In the copy, include no pictures. Reproduce the rest of the entries exactly.

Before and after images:
★ ★ ★ ★ ★ ★ ★
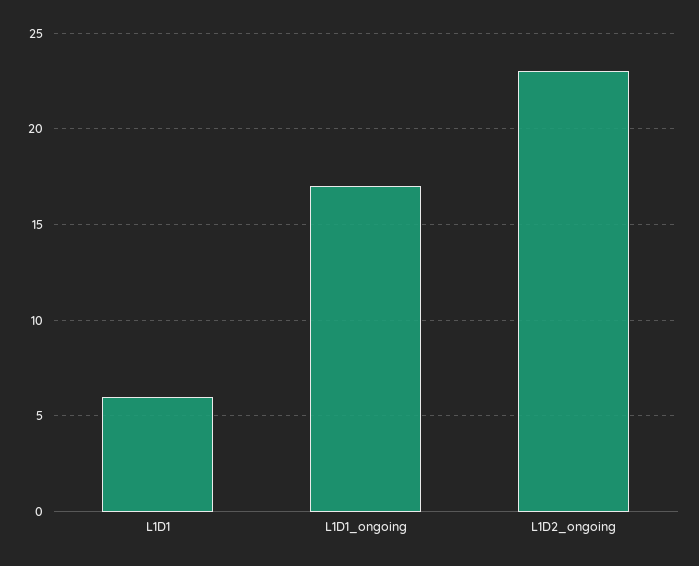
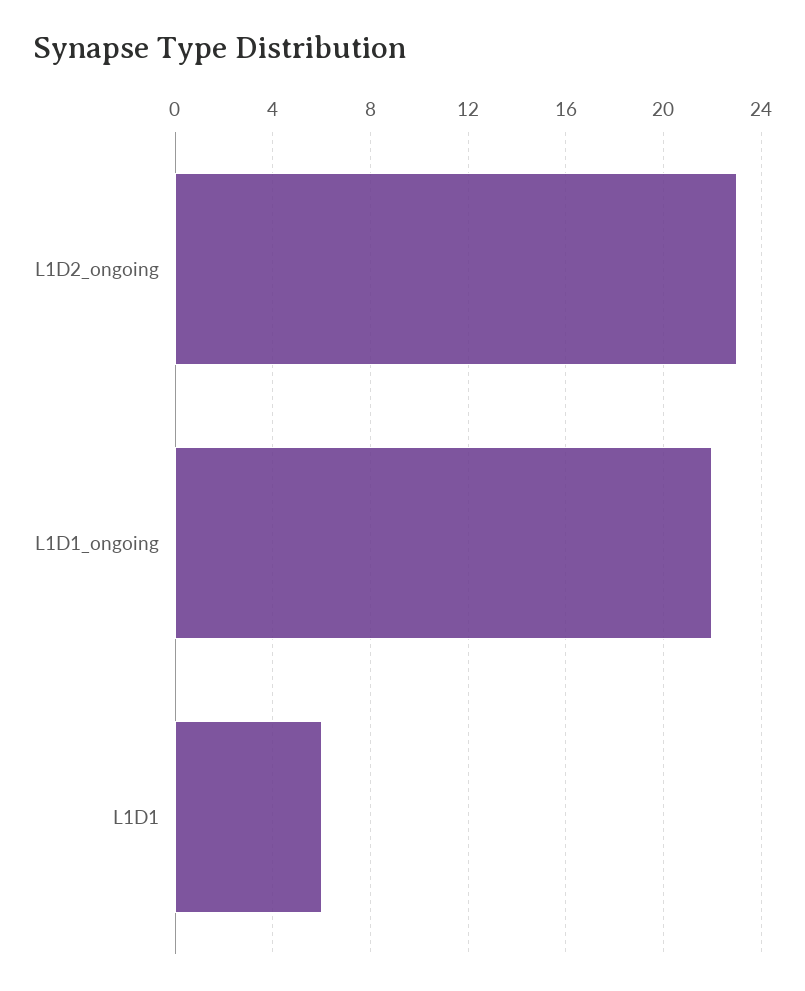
  {
    "L1D1": 6,
-   "L1D1_ongoing": 17,
+   "L1D1_ongoing": 22,
    "L1D2_ongoing": 23
  }

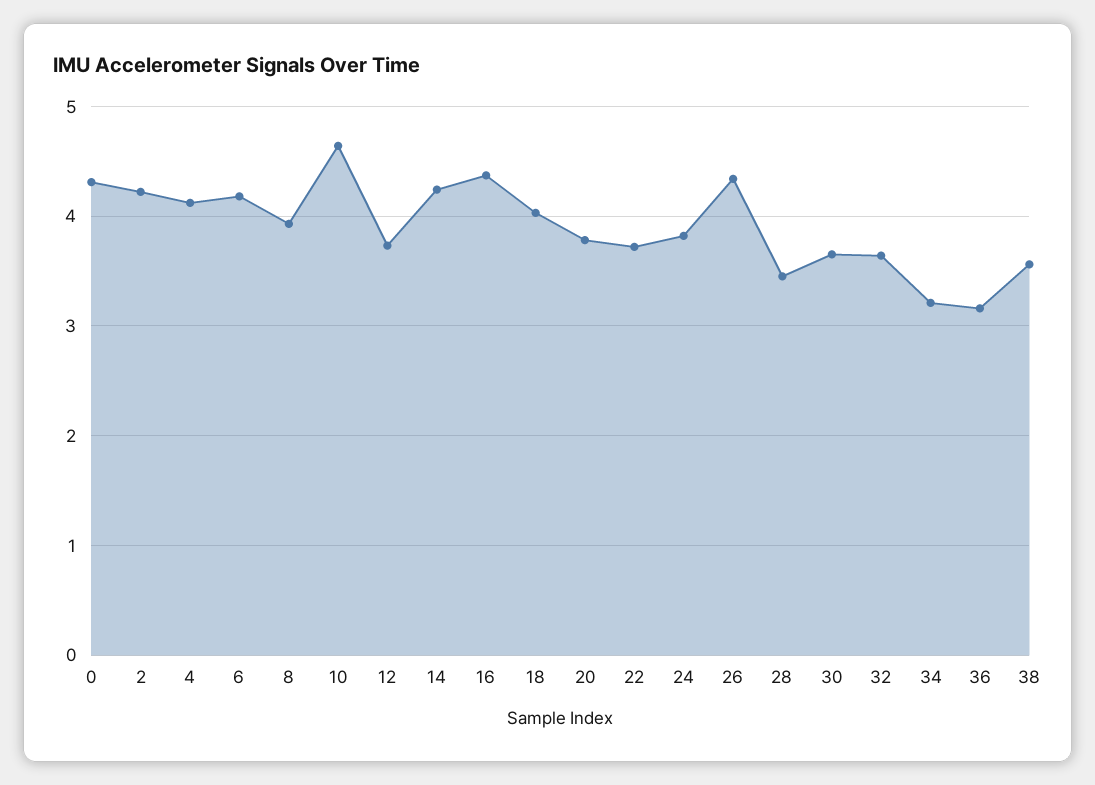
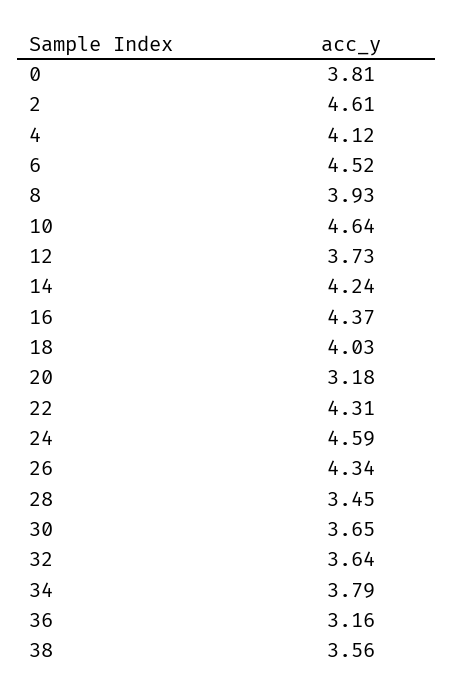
  {
-   "0": 4.3,
+   "0": 3.81,
-   "2": 4.2,
+   "2": 4.61,
    "4": 4.12,
-   "6": 4.2,
+   "6": 4.52,
    "8": 3.93,
    "10": 4.64,
    "12": 3.73,
    "14": 4.24,
    "16": 4.37,
    "18": 4.03,
-   "20": 3.8,
+   "20": 3.18,
-   "22": 3.7,
+   "22": 4.31,
-   "24": 3.8,
+   "24": 4.59,
    "26": 4.34,
    "28": 3.45,
    "30": 3.65,
    "32": 3.64,
-   "34": 3.2,
+   "34": 3.79,
    "36": 3.16,
    "38": 3.56
  }

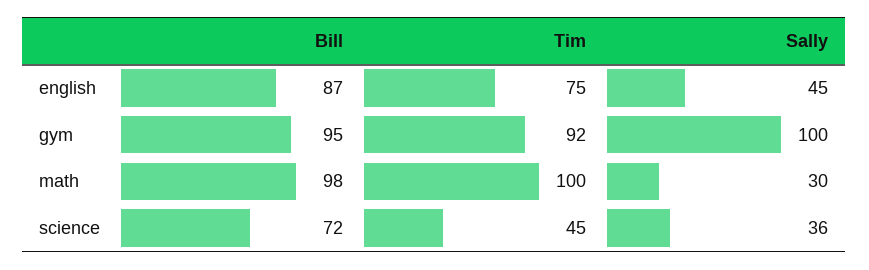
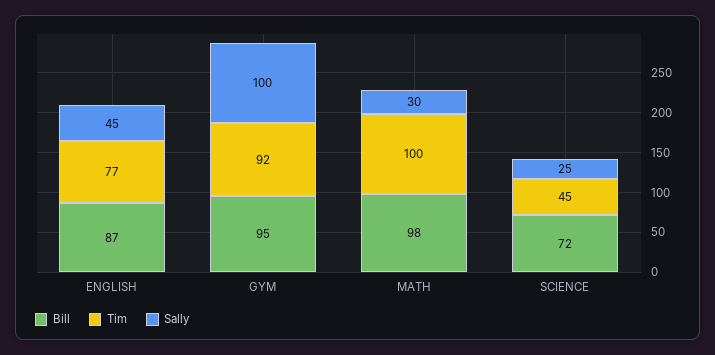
  {
    "Bill": {
      "english": 87,
      "gym": 95,
      "math": 98,
      "science": 72
    },
    "Tim": {
-     "english": 75,
+     "english": 77,
      "gym": 92,
      "math": 100,
      "science": 45
    },
    "Sally": {
      "english": 45,
      "gym": 100,
      "math": 30,
-     "science": 36
+     "science": 25
    }
  }

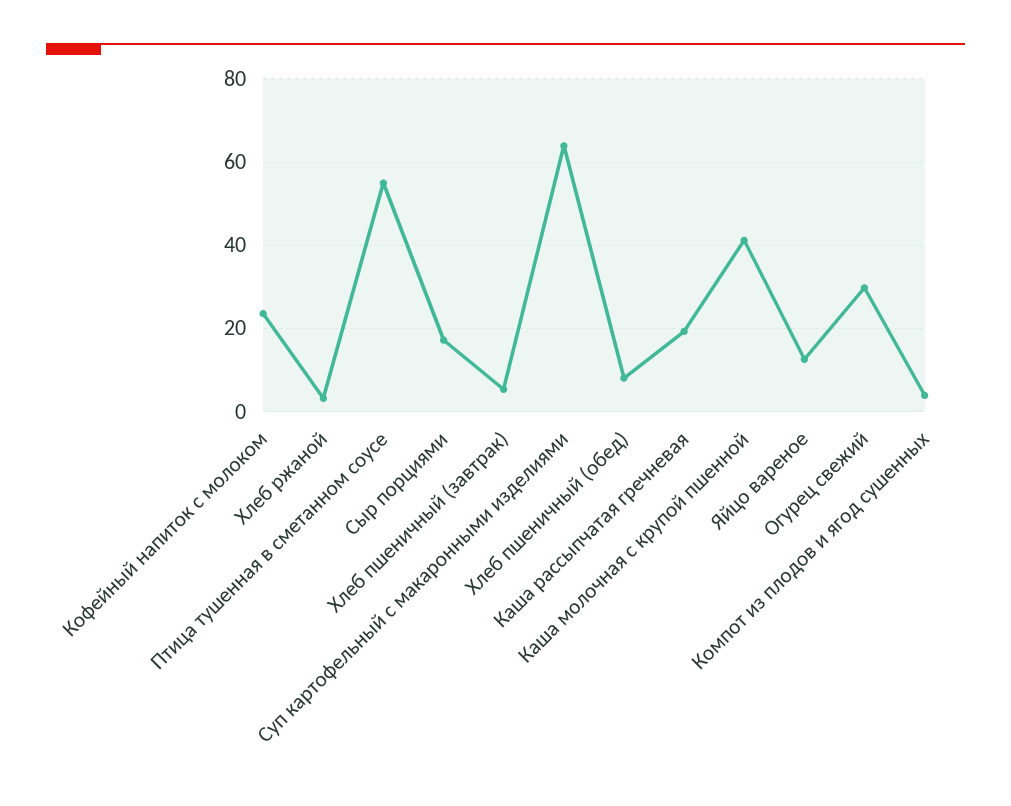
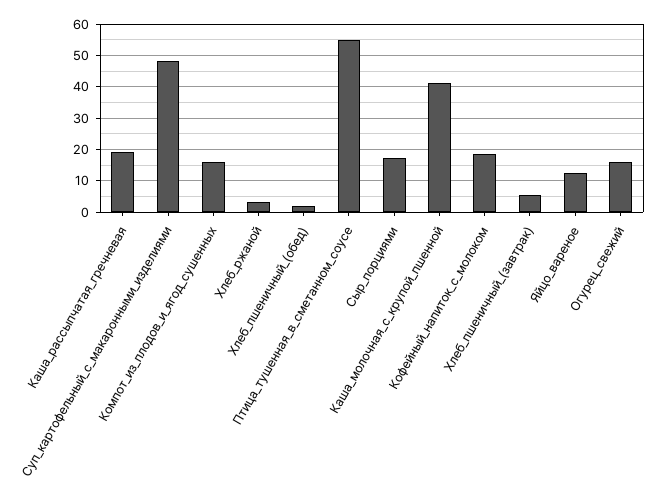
  {
-   "Кофейный напиток с молоком": 24,
+   "Кофейный напиток с молоком": 18,
    "Хлеб ржаной": 4,
    "Птица тушенная в сметанном соусе": 54,
    "Сыр порциями": 18,
    "Хлеб пшеничный (завтрак)": 6,
-   "Суп картофельный с макаронными изделиями": 64,
+   "Суп картофельный с макаронными изделиями": 48,
-   "Хлеб пшеничный (обед)": 8,
+   "Хлеб пшеничный (обед)": 2,
    "Каша рассыпчатая гречневая": 20,
    "Каша молочная с крупой пшенной": 42,
    "Яйцо вареное": 12,
-   "Огурец свежий": 30,
+   "Огурец свежий": 16,
-   "Компот из плодов и ягод сушенных": 4
+   "Компот из плодов и ягод сушенных": 16
  }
★ ★ ★ ★ ★ ★ ★
Finished exercise:
  {
    "L1D1": 6,
-   "L1D1_ongoing": 17,
+   "L1D1_ongoing": 22,
    "L1D2_ongoing": 23
  }

  {
-   "0": 4.3,
+   "0": 3.81,
-   "2": 4.2,
+   "2": 4.61,
    "4": 4.12,
-   "6": 4.2,
+   "6": 4.52,
    "8": 3.93,
    "10": 4.64,
    "12": 3.73,
    "14": 4.24,
    "16": 4.37,
    "18": 4.03,
-   "20": 3.8,
+   "20": 3.18,
-   "22": 3.7,
+   "22": 4.31,
-   "24": 3.8,
+   "24": 4.59,
    "26": 4.34,
    "28": 3.45,
    "30": 3.65,
    "32": 3.64,
-   "34": 3.2,
+   "34": 3.79,
    "36": 3.16,
    "38": 3.56
  }

  {
    "Bill": {
      "english": 87,
      "gym": 95,
      "math": 98,
      "science": 72
    },
    "Tim": {
-     "english": 75,
+     "english": 77,
      "gym": 92,
      "math": 100,
      "science": 45
    },
    "Sally": {
      "english": 45,
      "gym": 100,
      "math": 30,
-     "science": 36
+     "science": 25
    }
  }

  {
-   "Кофейный напиток с молоком": 24,
+   "Кофейный напиток с молоком": 18,
    "Хлеб ржаной": 4,
    "Птица тушенная в сметанном соусе": 54,
    "Сыр порциями": 18,
    "Хлеб пшеничный (завтрак)": 6,
-   "Суп картофельный с макаронными изделиями": 64,
+   "Суп картофельный с макаронными изделиями": 48,
-   "Хлеб пшеничный (обед)": 8,
+   "Хлеб пшеничный (обед)": 2,
    "Каша рассыпчатая гречневая": 20,
    "Каша молочная с крупой пшенной": 42,
    "Яйцо вареное": 12,
-   "Огурец свежий": 30,
+   "Огурец свежий": 16,
-   "Компот из плодов и ягод сушенных": 4
+   "Компот из плодов и ягод сушенных": 16
  }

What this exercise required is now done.